CONSIGNAS DE TRABAJO:
1/ Según el texto, ¿a qué juez le tocó la causa por el origen del dinero?
2/ Traduzca al inglés esta oración del texto: "La causa por el origen del dinero se inició por denuncia de Herrero y recayó en el juez Ariel Lijo."
3/ Indique si cada afirmación coincide con el texto y cite las palabras que lo deciden: (a) A Michetti le robaron 50 mil dólares y 245 mil pesos. (b) El robo en la casa de la vicepresidente ocurrió en diciembre de 2015. (c) Según la vicepresidente, una parte del dinero era un préstamo de su pareja.

SECCIÓN DE TEXTO:
——

Además, Martínez Herrero adjuntó al expediente una investigación de la que se desprende que SUMA "no ha presentado balances en la Inspección General de Justicia, recién se ha inscripto como empleadora ante la AFIP con posterioridad a la denuncia promovida" y que ni Michetti, ni la fundación, pudieron "ser sometidas a controles por parte del Estado".
El informe consigna, además, la lista de empresas que figuran como aportantes de dinero a SUMA y "las pautas que recibiera la pareja de la vicepresidenta, Juan Martín Tonelli Banfi, por parte del Gobierno de la Ciudad, por dos millones de pesos, pudiendo llegar dicha operatoria a ser la financiación espuria del partido político o al menos del movimiento o interna que encabeza la licenciada Michetti".
Cabe recordar que el fiscal federal Guillermo Marijuan había pedido abrir una investigación sobre el origen de los fondos que fueron robados de la casa a la vicepresidente el 22 de noviembre de 2015 y de las donaciones recibidas por la fundación SUMA (ver nota relacionada).
La causa por el origen del dinero se inició por denuncia de Herrero y recayó en el juez Ariel Lijo. El letrado había ratificado que los 50 mil dólares y los 245 mil pesos que le fueron robados a Michetti podrían ser de origen ilegal.
Luego el fiscal Marijuan formuló el "requerimiento de instrucción" para abrir la investigación "por la posible comisión de un delito de acción pública, sin perjuicio de la calificación que en definitiva corresponda".
Michetti en su momento explicó el origen del dinero, pero el abogado Martínez Herrero sugirió que se profundice la investigación ante la eventual falta de consistencia de esas explicaciones.
La vicepresidente dijo que era un dinero de una "donación" para una fundación que preside, otra parte era un préstamo de su pareja, el empresario Juan Martín Tonelli Banfi, y para gastos corrientes para una refacción.

——

DATOS EXTRAÍDOS:
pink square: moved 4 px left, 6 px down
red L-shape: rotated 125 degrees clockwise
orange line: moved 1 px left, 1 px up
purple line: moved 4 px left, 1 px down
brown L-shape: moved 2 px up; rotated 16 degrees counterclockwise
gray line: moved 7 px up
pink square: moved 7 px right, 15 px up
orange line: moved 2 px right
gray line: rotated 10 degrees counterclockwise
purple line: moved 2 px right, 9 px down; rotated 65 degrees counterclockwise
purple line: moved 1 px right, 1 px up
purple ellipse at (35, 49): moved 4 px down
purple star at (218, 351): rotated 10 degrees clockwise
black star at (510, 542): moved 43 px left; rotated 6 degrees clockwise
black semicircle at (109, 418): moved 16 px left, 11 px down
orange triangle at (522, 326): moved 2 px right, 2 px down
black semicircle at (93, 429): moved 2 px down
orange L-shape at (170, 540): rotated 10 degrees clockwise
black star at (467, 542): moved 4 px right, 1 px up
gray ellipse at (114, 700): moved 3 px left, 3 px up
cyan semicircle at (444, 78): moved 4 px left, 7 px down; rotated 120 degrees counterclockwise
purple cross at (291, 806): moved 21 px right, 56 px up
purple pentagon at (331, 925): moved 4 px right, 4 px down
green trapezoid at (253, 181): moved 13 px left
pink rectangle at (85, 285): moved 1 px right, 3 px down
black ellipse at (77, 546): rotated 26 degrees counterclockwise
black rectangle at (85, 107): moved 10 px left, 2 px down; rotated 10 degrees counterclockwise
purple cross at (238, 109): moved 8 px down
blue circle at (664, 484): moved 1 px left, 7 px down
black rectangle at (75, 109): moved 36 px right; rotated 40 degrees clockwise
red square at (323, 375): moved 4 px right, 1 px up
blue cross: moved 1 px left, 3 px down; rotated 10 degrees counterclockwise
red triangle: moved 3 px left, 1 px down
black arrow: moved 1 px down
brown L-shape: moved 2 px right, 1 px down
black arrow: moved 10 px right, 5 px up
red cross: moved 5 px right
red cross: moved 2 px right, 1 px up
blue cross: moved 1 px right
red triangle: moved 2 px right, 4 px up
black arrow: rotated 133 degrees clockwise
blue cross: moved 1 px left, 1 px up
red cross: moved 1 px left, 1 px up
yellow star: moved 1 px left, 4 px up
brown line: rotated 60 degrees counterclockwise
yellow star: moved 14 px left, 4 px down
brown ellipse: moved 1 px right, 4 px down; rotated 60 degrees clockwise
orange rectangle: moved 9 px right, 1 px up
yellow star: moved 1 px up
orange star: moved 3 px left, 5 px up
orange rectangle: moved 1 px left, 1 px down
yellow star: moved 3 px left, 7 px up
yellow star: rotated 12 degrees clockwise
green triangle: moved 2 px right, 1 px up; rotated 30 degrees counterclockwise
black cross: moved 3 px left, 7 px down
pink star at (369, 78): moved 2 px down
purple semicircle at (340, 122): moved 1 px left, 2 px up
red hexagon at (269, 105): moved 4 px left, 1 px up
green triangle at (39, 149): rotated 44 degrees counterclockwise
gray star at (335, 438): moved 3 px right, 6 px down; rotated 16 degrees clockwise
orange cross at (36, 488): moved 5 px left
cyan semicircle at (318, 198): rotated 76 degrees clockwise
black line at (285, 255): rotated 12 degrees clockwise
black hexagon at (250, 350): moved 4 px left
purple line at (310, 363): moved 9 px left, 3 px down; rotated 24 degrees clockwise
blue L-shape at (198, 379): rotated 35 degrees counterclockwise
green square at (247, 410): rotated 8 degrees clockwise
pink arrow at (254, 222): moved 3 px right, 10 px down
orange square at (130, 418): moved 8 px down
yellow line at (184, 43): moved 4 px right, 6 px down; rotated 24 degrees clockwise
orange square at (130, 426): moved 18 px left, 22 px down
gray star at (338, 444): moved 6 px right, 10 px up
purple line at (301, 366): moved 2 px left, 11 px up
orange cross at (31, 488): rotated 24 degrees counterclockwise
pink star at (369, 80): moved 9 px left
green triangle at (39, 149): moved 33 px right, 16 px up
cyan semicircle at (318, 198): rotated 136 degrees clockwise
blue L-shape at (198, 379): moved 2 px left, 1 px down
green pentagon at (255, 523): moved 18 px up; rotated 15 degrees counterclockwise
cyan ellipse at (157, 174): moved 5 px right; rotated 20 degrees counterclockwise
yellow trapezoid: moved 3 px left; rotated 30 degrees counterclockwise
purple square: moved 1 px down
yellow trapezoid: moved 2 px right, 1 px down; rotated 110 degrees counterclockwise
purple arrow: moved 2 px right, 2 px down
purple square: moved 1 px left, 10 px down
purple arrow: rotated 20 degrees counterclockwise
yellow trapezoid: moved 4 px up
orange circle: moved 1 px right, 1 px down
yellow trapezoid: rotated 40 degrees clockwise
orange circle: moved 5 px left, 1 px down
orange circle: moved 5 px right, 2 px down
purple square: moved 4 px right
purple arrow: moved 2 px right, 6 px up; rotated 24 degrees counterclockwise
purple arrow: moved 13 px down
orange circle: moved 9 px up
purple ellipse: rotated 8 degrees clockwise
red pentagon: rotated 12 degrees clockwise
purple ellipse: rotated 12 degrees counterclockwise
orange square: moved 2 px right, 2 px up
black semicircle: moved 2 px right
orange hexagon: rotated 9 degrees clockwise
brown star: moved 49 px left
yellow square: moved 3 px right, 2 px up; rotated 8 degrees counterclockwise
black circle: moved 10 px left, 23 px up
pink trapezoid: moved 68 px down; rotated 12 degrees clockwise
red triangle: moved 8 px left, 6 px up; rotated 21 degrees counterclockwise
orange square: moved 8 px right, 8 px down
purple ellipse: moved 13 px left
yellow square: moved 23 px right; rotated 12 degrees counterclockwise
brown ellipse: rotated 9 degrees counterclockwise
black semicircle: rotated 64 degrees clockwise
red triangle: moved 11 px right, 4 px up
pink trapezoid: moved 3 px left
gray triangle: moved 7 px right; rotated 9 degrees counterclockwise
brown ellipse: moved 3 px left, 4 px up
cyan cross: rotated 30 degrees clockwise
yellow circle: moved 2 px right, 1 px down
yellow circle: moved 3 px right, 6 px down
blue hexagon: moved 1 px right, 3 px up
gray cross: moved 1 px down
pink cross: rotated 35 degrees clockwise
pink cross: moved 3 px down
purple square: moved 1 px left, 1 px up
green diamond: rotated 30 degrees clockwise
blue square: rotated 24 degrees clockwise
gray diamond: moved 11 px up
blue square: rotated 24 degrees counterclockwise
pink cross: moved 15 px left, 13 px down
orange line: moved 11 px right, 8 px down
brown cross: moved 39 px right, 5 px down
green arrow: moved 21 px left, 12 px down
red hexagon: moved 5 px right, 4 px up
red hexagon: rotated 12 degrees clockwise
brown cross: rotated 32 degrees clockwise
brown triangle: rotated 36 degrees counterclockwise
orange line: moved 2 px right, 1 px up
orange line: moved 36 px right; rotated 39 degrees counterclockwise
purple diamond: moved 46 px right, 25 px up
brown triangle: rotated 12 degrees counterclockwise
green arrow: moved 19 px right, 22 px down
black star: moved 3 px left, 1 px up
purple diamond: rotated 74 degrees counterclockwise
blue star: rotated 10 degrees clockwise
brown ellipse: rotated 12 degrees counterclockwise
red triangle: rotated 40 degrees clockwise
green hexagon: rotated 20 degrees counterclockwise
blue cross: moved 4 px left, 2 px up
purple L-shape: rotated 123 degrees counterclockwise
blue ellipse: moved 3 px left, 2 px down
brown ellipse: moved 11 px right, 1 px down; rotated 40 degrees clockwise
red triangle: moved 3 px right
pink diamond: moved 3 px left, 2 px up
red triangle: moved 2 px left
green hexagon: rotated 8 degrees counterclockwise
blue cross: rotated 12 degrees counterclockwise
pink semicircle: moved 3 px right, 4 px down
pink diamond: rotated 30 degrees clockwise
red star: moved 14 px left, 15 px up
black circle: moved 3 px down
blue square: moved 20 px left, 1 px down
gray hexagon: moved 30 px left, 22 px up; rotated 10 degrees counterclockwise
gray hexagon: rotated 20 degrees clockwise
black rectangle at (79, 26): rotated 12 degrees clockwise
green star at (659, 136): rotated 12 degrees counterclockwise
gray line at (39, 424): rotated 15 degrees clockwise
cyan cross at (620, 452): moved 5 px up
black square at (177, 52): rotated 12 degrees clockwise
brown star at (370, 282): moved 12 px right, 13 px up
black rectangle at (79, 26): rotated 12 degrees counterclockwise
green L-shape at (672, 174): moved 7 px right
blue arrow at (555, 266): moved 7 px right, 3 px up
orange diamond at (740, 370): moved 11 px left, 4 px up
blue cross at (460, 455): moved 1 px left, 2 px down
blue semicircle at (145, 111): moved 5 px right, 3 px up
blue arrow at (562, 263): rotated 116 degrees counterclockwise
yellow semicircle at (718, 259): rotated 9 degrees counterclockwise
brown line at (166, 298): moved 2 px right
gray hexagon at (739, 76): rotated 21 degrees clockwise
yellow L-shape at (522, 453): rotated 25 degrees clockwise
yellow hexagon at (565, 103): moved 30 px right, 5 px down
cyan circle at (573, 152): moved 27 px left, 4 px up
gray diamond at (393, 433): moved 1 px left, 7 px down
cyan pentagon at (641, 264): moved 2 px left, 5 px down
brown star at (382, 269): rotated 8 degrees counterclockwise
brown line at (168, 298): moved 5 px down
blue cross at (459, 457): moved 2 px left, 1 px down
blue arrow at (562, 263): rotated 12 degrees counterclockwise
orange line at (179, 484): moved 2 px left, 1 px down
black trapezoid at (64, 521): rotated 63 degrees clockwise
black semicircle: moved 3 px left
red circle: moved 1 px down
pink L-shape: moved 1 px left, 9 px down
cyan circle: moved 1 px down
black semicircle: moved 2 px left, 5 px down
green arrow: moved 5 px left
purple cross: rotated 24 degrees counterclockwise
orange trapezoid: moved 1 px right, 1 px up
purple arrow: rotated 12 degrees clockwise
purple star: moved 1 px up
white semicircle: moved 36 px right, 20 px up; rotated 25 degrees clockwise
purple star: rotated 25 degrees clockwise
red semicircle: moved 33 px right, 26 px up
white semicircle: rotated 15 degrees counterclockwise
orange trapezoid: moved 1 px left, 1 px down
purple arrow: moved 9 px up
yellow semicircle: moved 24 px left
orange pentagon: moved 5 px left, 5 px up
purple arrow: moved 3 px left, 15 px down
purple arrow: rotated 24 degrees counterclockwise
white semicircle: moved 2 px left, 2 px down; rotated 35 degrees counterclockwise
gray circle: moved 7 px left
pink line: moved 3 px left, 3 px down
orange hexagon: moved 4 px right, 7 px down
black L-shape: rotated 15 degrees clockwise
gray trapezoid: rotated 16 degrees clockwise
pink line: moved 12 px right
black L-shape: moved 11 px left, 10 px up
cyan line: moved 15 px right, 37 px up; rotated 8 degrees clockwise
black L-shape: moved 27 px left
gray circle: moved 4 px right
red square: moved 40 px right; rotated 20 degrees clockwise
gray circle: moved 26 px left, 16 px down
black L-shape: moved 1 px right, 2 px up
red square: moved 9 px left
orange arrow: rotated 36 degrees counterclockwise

——

RESPUESTAS EN ORDEN:
1/ Al juez Ariel Lijo.

2/ The case regarding the origin of the money began with a complaint filed by Herrero and fell to Judge Ariel Lijo.

3/
(a) Sí: "los 50 mil dólares y los 245 mil pesos que le fueron robados a Michetti".
(b) No: "el 22 de noviembre de 2015".
(c) Sí: "otra parte era un préstamo de su pareja".